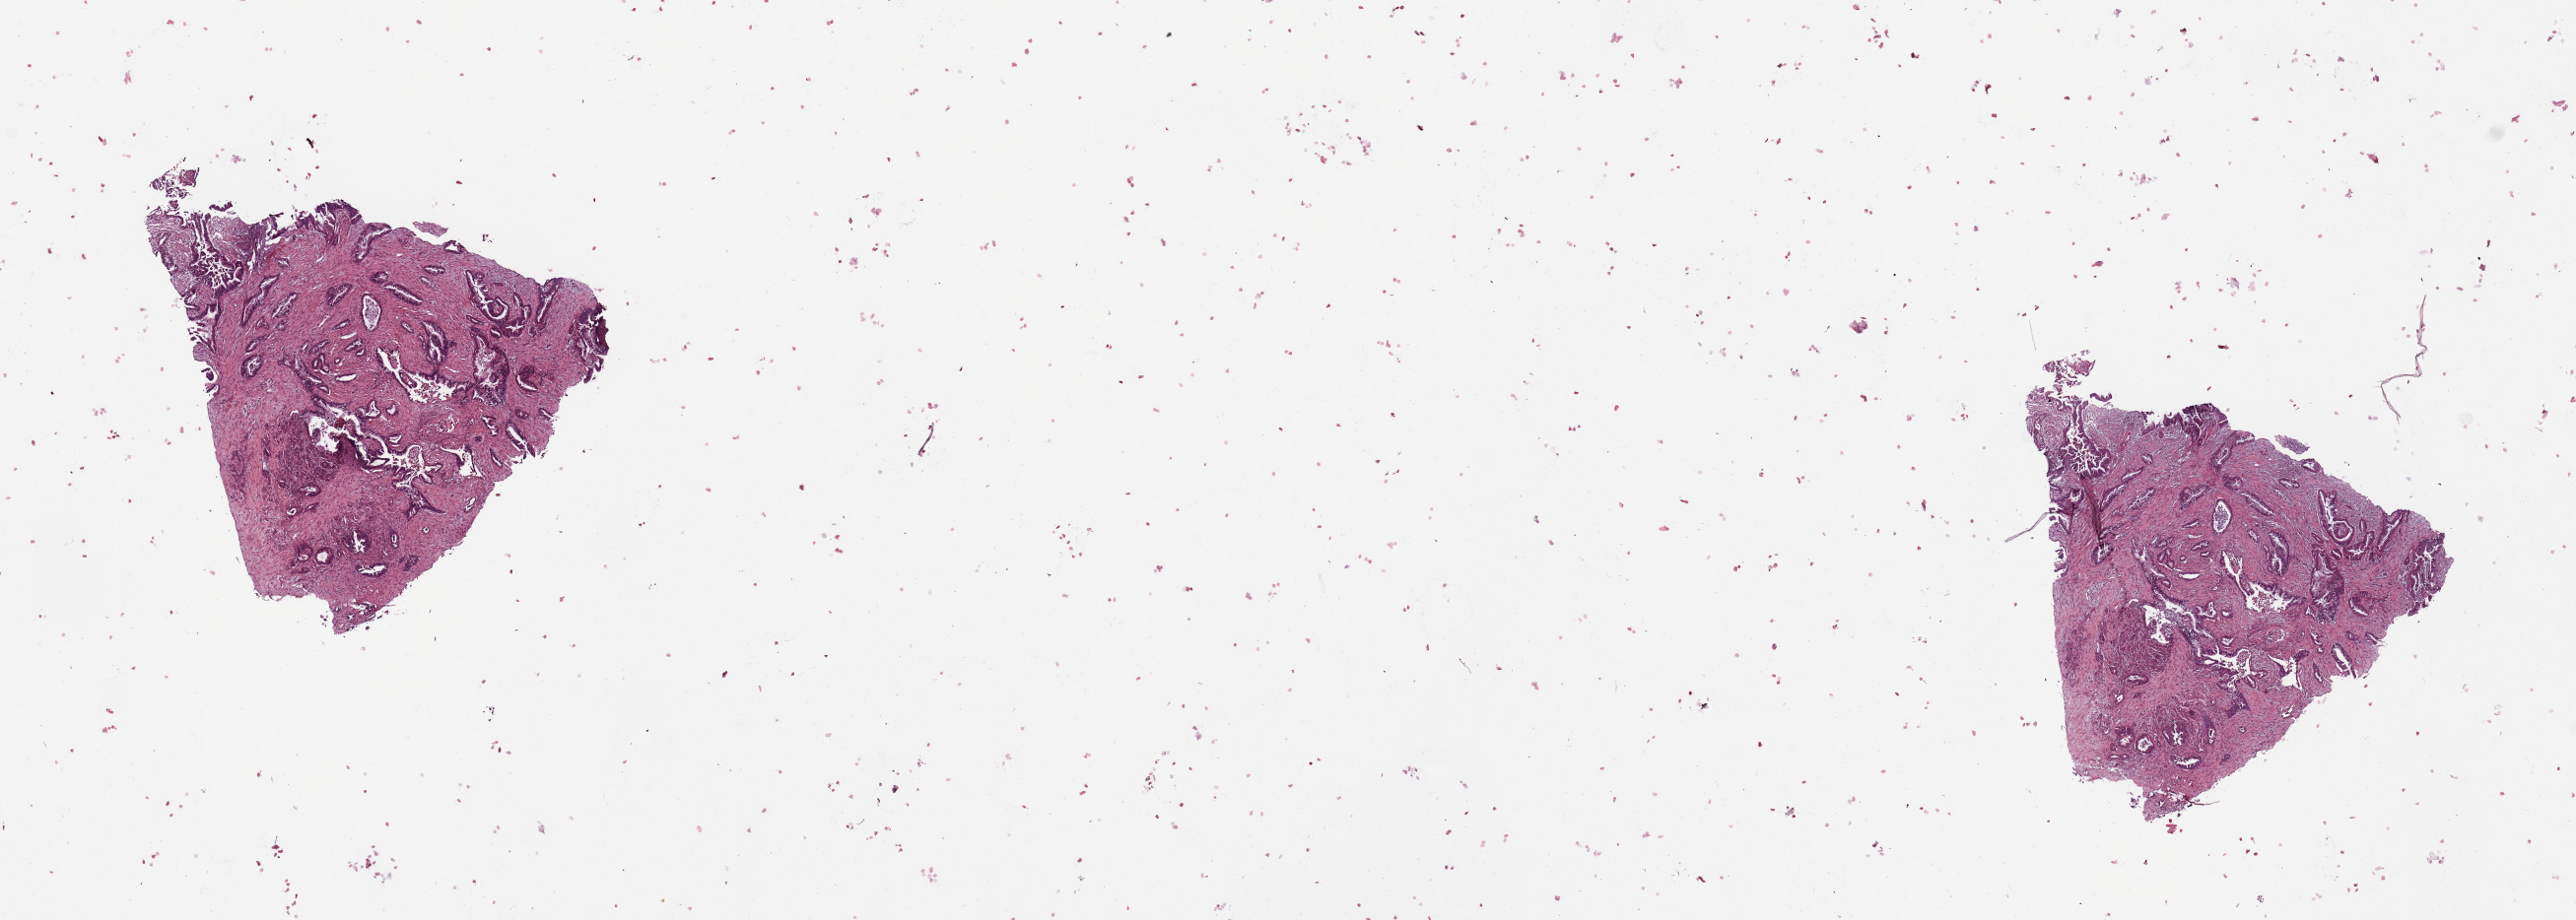
H&E-stained whole-slide image, whole scanned area (about 20.7 x 7.4 mm) shown as a low-resolution overview, tumour tissue sample, pancreas. 60-year-old female patient. Histologic grade: G2 (moderately differentiated).
- AJCC pathologic stage: IIB
- primary tumour site (as recorded): head
- histologic diagnosis: Infiltrating duct carcinoma, NOS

→ PROBLEM STATEMENT
Your task is to find every line above containing the word "tumour" and copy it.

→ RESPONSE TO THE TASK
H&E-stained whole-slide image, whole scanned area (about 20.7 x 7.4 mm) shown as a low-resolution overview, tumour tissue sample, pancreas. 60-year-old female patient. Histologic grade: G2 (moderately differentiated).
- primary tumour site (as recorded): head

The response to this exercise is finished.